If you want to find a little solitude, take a hike into the backcountry. Lakes such as Upper Velma, Fontanillis, and Aloha all provide excellent angling opportunities for those willing to make the hike. The fish in these lakes are some of the most beautiful you will find anywhere in the Sierra. Brook trout are often eager to take anything from a foam grasshopper pattern off the surface, to a damsel fly nymph stripped along the bottom. If you’re learning how to fly fish, fishing a backcountry lake is a great way to increase your chances of catching a quality fish. Lakes are beginner friendly and a safe place to bring the quality outdoor time to the family.

The World’s Largest Cutthroat Trout

If catching a trout over twenty pounds sounds exciting, consider checking out Pyramid Lake. This is a world-renowned, destination fishery, and it’s right in your backyard. Most days you’ll have to go early for the best chance at landing a trophy. However, the uniquely lunar landscape is worth the trip all on its own. The opportunity to witness the pastel sunrises of pink, red and orange reflected off deep blue alkaline waters and other-worldly white tufa rock is enough to draw anglers back year after year. Add the potential for world-class fly fishing, easy access and camping to the mix and it is easy to see why this lake is so popular among locals. 

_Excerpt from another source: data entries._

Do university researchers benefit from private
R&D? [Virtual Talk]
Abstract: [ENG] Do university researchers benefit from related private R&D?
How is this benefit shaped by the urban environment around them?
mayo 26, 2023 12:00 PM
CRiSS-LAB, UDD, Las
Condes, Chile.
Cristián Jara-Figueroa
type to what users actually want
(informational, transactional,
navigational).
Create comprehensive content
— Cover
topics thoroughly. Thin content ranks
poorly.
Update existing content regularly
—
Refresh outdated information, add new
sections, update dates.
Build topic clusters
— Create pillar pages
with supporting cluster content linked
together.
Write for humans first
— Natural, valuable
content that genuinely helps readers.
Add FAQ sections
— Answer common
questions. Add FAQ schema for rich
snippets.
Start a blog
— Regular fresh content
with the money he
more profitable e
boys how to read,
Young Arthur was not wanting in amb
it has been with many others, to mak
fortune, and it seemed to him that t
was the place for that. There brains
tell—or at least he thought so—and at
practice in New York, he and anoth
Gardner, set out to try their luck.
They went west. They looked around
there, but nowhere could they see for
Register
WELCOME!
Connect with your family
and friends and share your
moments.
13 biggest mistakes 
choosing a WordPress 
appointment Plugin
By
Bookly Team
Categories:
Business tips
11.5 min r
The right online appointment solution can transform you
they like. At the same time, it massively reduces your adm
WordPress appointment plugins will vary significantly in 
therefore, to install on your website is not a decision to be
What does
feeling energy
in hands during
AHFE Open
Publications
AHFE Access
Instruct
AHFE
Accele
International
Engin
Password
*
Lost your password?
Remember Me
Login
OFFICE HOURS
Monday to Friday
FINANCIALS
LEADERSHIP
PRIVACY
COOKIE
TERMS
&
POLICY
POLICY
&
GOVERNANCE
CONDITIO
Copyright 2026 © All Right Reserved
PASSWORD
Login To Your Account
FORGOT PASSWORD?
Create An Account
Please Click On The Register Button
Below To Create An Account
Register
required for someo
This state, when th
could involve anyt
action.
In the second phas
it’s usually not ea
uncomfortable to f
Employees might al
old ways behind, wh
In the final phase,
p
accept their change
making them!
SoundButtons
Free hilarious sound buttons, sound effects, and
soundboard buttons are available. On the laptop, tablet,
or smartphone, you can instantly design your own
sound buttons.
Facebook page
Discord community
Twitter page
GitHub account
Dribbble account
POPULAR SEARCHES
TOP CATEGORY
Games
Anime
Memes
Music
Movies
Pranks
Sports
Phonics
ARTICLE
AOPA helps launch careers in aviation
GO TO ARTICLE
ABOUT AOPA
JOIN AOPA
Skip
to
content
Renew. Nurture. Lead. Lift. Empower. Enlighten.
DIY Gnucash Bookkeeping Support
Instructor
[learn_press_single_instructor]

Most anglers fish Pyramid Lake from the shore with a “switch” rod for an easier roll-cast. The most common set up is an 11’6” six weight rod, with a twelve-foot tapered leader down to 1x tippet. Most fishermen prefer to suspend a midge or a balanced leech under an indicator. Leeches in a “Midnight Cowboy” color, or large red or black midges with silver or copper wire and a white bead, are popular choices for Pyramid Lake. Catching upwards of twenty fish a day ranging from five to twenty pounds is possible at Pyramid Lake.